- Sire: Sir Modred
- Grandsire: Traducer
- Dam: Marian
- Damsire: Hubbard
- Sex: Stallion
- Foaled: 1887
- Country: United States
- Color: Bay
- Breeder: James B. A. Haggin
- Owner: Dwyer Brothers Stable
- Trainer: Frank McCabe
- Earnings: US$

Major wins
- Spindrift Stakes (1890) Travers Stakes (1890) Fort Schuyler Stakes (1891) Myrtle Stakes (1891) Parkway Handicap (1891)

= Sir John (horse) =

American-bred Thoroughbred racehorse

Sir John (foaled 1887) was an American Thoroughbred racehorse who won the prestigious Travers Stakes in 1890 and who set a track record in 1891 for a mile and five-sixteenths on dirt at New York's Morris Park Racecourse.
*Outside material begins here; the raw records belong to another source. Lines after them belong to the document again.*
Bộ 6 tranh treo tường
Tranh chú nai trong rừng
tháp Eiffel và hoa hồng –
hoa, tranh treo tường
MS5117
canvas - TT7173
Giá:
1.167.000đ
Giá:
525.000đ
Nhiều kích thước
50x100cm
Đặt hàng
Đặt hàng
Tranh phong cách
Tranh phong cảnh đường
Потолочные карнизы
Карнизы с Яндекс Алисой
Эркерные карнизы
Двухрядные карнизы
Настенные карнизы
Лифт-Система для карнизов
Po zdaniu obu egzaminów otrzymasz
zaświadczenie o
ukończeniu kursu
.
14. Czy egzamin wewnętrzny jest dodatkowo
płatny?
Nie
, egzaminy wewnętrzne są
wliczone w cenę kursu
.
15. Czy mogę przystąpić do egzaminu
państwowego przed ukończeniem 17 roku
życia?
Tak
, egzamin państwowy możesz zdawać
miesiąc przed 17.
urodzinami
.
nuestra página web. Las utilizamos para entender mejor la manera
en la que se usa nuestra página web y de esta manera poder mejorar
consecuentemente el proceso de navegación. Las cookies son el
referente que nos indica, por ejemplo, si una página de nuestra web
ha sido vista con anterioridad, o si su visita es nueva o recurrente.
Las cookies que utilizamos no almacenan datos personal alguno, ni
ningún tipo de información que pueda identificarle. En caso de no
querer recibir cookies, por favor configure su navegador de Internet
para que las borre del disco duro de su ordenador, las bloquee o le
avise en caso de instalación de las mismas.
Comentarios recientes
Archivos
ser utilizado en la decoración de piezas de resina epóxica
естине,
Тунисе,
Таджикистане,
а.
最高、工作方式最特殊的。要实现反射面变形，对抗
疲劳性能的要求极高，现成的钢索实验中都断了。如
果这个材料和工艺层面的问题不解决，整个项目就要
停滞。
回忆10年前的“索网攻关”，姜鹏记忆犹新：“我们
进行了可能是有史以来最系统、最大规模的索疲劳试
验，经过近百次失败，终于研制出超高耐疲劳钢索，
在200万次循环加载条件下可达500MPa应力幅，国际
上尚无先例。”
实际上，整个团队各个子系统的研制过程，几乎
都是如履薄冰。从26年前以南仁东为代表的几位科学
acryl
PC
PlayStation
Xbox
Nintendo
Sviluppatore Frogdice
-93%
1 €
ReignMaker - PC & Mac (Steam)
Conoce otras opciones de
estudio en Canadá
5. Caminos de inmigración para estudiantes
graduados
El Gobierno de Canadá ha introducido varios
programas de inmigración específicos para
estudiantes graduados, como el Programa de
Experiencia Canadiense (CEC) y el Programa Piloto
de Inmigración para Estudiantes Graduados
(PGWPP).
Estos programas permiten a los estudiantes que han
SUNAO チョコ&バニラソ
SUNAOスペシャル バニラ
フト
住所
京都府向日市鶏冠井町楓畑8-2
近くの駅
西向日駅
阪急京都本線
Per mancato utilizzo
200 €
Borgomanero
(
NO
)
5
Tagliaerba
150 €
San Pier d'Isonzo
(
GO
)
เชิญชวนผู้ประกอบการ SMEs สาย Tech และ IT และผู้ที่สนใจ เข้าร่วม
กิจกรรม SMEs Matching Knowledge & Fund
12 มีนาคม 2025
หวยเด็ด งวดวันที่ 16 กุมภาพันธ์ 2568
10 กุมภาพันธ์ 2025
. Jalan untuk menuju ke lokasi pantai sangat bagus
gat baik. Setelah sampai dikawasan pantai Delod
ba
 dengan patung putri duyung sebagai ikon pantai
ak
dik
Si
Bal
Sir John's dam was the California-bred mare Marian and his sire was Sir Modred, a New Zealand-bred stallion that won several top races in New Zealand and Australia before being sold to American James B. A. Haggin. Brought to stand at stud at Haggin's Rancho Del Paso in California, Sir Modred would be the Leading sire in North America in 1894.

Trained by future U.S. Racing Hall of Fame inductee Frank McCabe, Sir John's win in the Travers Stakes was the third for his trainer and the fifth for owners the Dwyer Brothers Stable. Sir John's time
of 2:09 4/5 in winning the mile and one-quarter Spindrift Stakes remained as the race's fastest.